Doch Noack und seine Helfer merken den Verlust. Mittelfristig, das sagt der Tafel-Leiter deutlich, ein Hauch Verzweiflung in der Stimme, „brauchen wir ein neues Fahrzeug.“ Einen Kühlwagen, 80.000 Euro teuer. Nur mit diesem Kühlwagen dürfen die Helfer jene Lebensmittel transportieren, die sie morgens in Supermärkten einladen. Essen, das von den Märkten kommt oder von Privatpersonen gespendet wird. Die Ware, die Helfer am Samstag eingeladen hatten, trugen sie anschließend in der Dostojewskistraße in die Kühlregale der Tafel. Am Montag um elf Uhr wurde das Essen ausgegeben. Am Montag um 7 Uhr sollte das Fahrzeug wieder los, neue Ware holen, wie jeden Werktag. Doch das Fahrzeug war weg. „Die Helfer waren schockiert“, sagt Noack. Der Wagen war erst ein halbes Jahr alt, 18 Monate hatten sie Spenden gesammelt, bis sie die 80.000 Euro zusammen hatten. Der vorherige Kühlwagen war alt und kaputt.

Im März wurde ein Panzerschrank der Luckauer Tafel gestohlen

Natürlich, die Versicherung übernimmt einen Teil des Schadens. Aber halt nur einen Teil, schätzt Noack. „Bei uns bleibt trotzdem noch einiges hängen“, er geht von „rund 10.000 Euro“ aus. „Das Geld haben wir nicht.“ Und deshalb bittet er jetzt um Spenden. „Wenn jemand etwas Geld übrig hat und uns damit unterstützen könnte, wäre das toll.“

Diese Frage nach Moral und Respekt, diese Fassungslosigkeit über so ein Verhalten, das hat für Noack auch mit einem anderen Diebstahl zu tun. Im März haben Unbekannte in der Tafel in Luckau, im Kreis Dahme-Spreewald, einen Panzerschrank gestohlen, in dem Autopapiere und -schlüssel für zwei Transporter lagen. Die Luckauer Tafel gehört auch zum „Albert Schweitzer“-Familienwerk.

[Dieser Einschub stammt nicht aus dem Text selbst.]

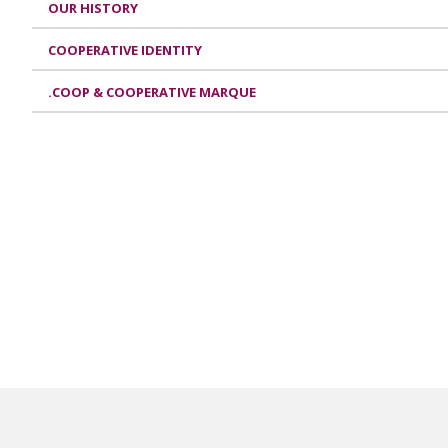
OUR HISTORY
COOPERATIVE IDENTITY
.COOP & COOPERATIVE MARQUE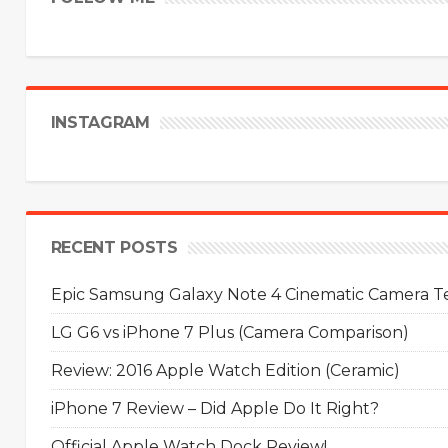
INSTAGRAM
RECENT POSTS
Epic Samsung Galaxy Note 4 Cinematic Camera Tes
LG G6 vs iPhone 7 Plus (Camera Comparison)
Review: 2016 Apple Watch Edition (Ceramic)
iPhone 7 Review – Did Apple Do It Right?
Official Apple Watch Dock Review!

Die Kreissparkasse Cottbus spendete 4000 Euro

Den Tresor konnten die Täter nicht knacken, sie warfen ihn am Ende in einen Bach. Doch die Tafel hatte nur für einen Wagen einen Ersatzschlüssel. Eine Firma hatte dann die Schlösser für beide Wagen gewechselt. Bis dahin mussten die Spremberger auch schon aushelfen.

Aber Noack hatte am Montag auch gute Nachrichten: Die Kreissparkasse Cottbus sagte eine Spende von 4000 Euro zu. Auch ein anderer Anrufer hatte konkrete Hilfe im Angebot: Der Landesverband Bayern der Deutschen Tafeln stellt den Cottbusern so lange ein Fahrzeug zur Verfügung, bis die ein neues Kühl-Auto haben.

Wer spenden will: „Albert Schweitzer Familienwerk“, Betreff: Spende Fahrzeug Tafel“, IBAN DE 28180500003610900490.